▸ **What you should do**
Transcribe the lines below exactly. No image belongs in the transcription.

▸ **Records to process**
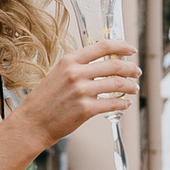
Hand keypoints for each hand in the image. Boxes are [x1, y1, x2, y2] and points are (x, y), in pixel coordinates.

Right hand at [24, 40, 138, 143]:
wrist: (32, 123)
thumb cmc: (44, 101)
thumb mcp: (57, 75)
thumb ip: (77, 68)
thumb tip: (101, 65)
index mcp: (69, 61)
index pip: (102, 46)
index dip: (121, 46)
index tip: (131, 50)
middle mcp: (76, 73)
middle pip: (114, 65)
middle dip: (131, 68)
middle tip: (137, 72)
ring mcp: (82, 91)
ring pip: (117, 84)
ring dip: (130, 86)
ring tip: (133, 89)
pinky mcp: (86, 109)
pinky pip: (112, 104)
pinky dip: (122, 104)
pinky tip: (125, 104)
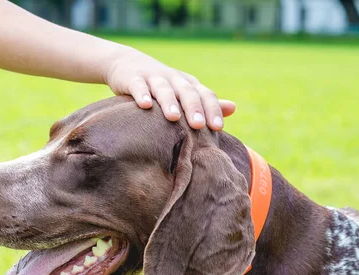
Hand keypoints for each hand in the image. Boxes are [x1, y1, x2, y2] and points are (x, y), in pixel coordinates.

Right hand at [104, 47, 235, 129]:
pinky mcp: (133, 79)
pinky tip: (145, 105)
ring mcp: (152, 78)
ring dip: (169, 102)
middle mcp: (173, 79)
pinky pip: (138, 86)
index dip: (212, 109)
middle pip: (186, 92)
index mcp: (187, 84)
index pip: (204, 95)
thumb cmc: (159, 85)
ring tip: (173, 117)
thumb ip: (204, 102)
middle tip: (199, 125)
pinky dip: (142, 94)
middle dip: (193, 108)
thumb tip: (233, 109)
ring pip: (163, 89)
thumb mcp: (182, 91)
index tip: (218, 128)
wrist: (126, 63)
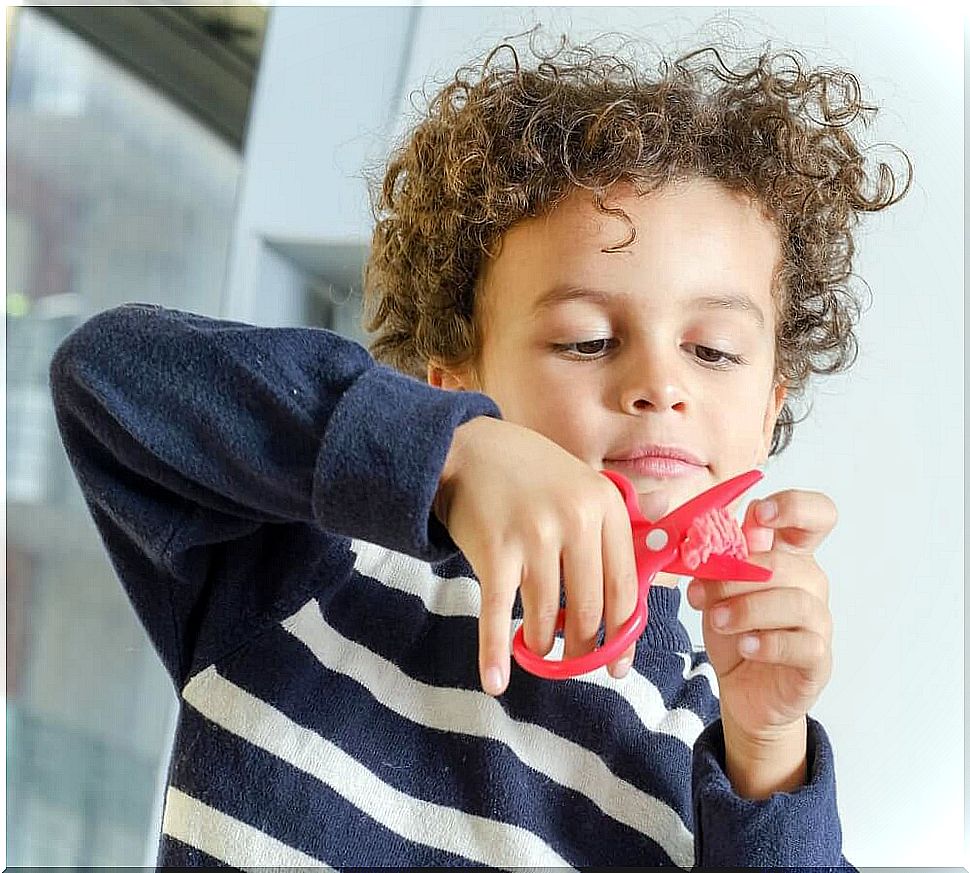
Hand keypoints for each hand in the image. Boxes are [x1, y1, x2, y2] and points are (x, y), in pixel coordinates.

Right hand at [434, 416, 639, 694]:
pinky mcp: (494, 551)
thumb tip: (654, 572)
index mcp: (606, 506)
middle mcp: (576, 520)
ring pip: (547, 618)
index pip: (625, 588)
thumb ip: (615, 528)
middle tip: (576, 662)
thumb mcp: (584, 486)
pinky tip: (495, 680)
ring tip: (538, 647)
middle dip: (583, 648)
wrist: (470, 449)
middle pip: (589, 610)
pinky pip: (498, 615)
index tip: (619, 662)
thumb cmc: (533, 475)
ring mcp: (534, 536)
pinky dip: (494, 653)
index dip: (624, 634)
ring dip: (543, 643)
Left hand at [686, 489, 836, 744]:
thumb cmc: (734, 629)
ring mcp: (818, 621)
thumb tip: (706, 544)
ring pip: (796, 602)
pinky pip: (803, 644)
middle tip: (704, 593)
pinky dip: (768, 643)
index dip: (794, 506)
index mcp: (786, 555)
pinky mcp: (818, 658)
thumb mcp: (714, 589)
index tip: (760, 513)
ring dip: (748, 609)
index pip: (815, 515)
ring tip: (718, 621)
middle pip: (787, 563)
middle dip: (738, 576)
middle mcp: (809, 583)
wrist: (743, 688)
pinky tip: (746, 646)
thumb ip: (715, 562)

▸ **Written solution**
Hand keypoints for each hand in the image. Boxes are [x1, y1, x2, y2] and points are (x, y), in pixel coordinates.

Right hand at [24, 40, 138, 143]:
wrist: (32, 123)
thumb cmc: (44, 101)
thumb mcp: (57, 75)
thumb ip: (77, 68)
thumb tip: (101, 65)
index mcp: (69, 61)
index pip: (102, 46)
index dip: (121, 46)
index tip: (131, 50)
middle mcp: (76, 73)
middle pip: (114, 65)
middle dip: (131, 68)
middle tip: (137, 72)
ring mcp: (82, 91)
ring pip: (117, 84)
ring dip: (130, 86)
ring tip: (133, 89)
pinky mcp: (86, 109)
pinky pip: (112, 104)
pinky dip: (122, 104)
pinky tip: (125, 104)
Hand keypoints for each hand in the image. Boxes are [x1, y1, x2, y2] and points are (x, y), in pixel coordinates.

Right hand at [104, 47, 235, 129]:
pinky mcp: (133, 79)
pinky tip: (145, 105)
ring mcp: (152, 78)
ring dip: (169, 102)
middle mcp: (173, 79)
pinky pip: (138, 86)
index dip: (212, 109)
middle pip: (186, 92)
index mcp: (187, 84)
index pip: (204, 95)
thumb cmc: (159, 85)
ring tip: (173, 117)
thumb ip: (204, 102)
middle tip: (199, 125)
pinky dip: (142, 94)
middle dip: (193, 108)
thumb tip: (233, 109)
ring pip: (163, 89)
thumb mcp: (182, 91)
index tip: (218, 128)
wrist: (126, 63)
Hand keypoints for each hand in the image. Boxes are [x1, y1, x2, y2] and points are (x, y), in pixel coordinates.

Right hand at [434, 416, 639, 694]:
pinky mcp: (494, 551)
thumb tip: (654, 572)
index mcp: (606, 506)
middle mcp: (576, 520)
ring pip: (547, 618)
index pip: (625, 588)
thumb ip: (615, 528)
middle tip: (576, 662)
thumb mcp: (584, 486)
pinky tip: (495, 680)
ring tip: (538, 647)
middle dip: (583, 648)
wrist: (470, 449)
middle pip: (589, 610)
pinky pip: (498, 615)
index tip: (619, 662)
thumb cmc: (533, 475)
ring mcp: (534, 536)
pinky dip: (494, 653)
index dip: (624, 634)
ring dip: (543, 643)
Left hand at [686, 489, 836, 744]:
thumb cmc: (734, 629)
ring mcp: (818, 621)
thumb tip: (706, 544)
ring pip: (796, 602)
pinky pip: (803, 644)
middle tip: (704, 593)
pinky dip: (768, 643)
index dip: (794, 506)
index mcp: (786, 555)
pinky mcp: (818, 658)
thumb mcp: (714, 589)
index tip: (760, 513)
ring dip: (748, 609)
index pip: (815, 515)
ring tip: (718, 621)
middle pip: (787, 563)
middle dip: (738, 576)
middle mcp: (809, 583)
wrist: (743, 688)
pinky tip: (746, 646)
thumb ip: (715, 562)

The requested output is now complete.